With competitors like Crowne Plaza and Novotel already in-situ nearby, convincing guests to part with their money for a room will be down to the service on offer, particularly with the luxury tag Sunborn attaches to itself. The four-star deluxe yacht needs a service to match, and it is the staff training taking place between now and its grand opening in May that will decide whether that comes to fruition.


ISS have worked with the East London Business Alliance (ELBA) to source over half of the 42 staff who will be onboard once the hotel opens to the public. While the project has drawn a lot of interest from within ISS, the management team have made the conscious decision to recruit for attitude over experience, due to the uniqueness of Sunborn.


Alongside the management, the 22 ELBA recruits are about to embark on a three-week training course and will all receive the London Living Wage as part of the initiative which has seen ISS guaranteeing the Living Wage since 2012 – one of the first major London hotels to do so.
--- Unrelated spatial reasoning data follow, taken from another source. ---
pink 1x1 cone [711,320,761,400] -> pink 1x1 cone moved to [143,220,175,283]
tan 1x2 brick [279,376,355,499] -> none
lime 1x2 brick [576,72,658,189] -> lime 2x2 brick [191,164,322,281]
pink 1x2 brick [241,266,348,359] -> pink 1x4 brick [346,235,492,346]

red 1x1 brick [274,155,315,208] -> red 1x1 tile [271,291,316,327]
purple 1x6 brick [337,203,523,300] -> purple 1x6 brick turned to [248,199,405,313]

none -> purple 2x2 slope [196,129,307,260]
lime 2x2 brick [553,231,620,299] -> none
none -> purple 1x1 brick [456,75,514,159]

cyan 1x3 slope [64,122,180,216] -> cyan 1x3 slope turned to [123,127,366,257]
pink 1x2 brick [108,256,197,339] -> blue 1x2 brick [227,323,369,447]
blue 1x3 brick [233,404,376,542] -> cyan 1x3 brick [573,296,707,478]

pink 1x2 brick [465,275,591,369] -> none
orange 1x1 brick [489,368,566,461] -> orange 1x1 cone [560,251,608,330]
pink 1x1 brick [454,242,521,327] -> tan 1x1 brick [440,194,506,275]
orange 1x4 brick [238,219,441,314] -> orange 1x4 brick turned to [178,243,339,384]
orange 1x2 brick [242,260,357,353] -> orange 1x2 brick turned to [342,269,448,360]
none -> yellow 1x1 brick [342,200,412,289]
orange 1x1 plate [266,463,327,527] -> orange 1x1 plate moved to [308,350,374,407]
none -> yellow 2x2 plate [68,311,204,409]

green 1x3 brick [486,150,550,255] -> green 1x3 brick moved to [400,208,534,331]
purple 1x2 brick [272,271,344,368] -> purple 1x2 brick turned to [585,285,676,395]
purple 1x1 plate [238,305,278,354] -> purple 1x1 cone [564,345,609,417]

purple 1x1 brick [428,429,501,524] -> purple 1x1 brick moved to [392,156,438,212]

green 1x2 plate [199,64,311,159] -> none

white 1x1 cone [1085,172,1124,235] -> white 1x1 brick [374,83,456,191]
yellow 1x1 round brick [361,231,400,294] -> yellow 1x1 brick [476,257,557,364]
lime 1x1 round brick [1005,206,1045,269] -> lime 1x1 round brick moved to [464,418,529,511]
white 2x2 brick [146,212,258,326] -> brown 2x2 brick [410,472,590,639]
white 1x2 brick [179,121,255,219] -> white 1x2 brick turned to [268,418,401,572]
“The majority of the new operatives have never worked in a hotel before,” comments Thomson, “which gives us a blank slate to build our service on. The advantage is that they haven’t already formed an opinion on how a bottle of wine should be served or how to greet a guest, so we can instil that into them from the beginning – the important ‘human touch’. We’ve got the experience in key management roles and now we need to blend it with people who have the right attitude to run a hotel.”


In terms of M&E and security, the team are playing down the difficulties you might expect of a new venture –


barnacles aside, the logistics aren’t out of the ordinary. “At the end of the day, it’s a vessel that will never go to sea,” says Project Director, Michael O’Brien. “All of the services we need and receive on board, whether it be water, electricity or data, will be delivered from dry land, so there’s no real difference to the bricks and mortar of the job.


“The uniqueness of the building, if you can call it that, is actually an advantage. We’ve only got one entrance and exit (discounting emergencies) so it’s much easier to control. If you try swimming to us, you’ll need a damn big ladder to cause us an issue.”


With the Facilities Show coming up in June, one of the star attractions may well not be inside the exhibition centre. And we’re looking forward to putting it to the test.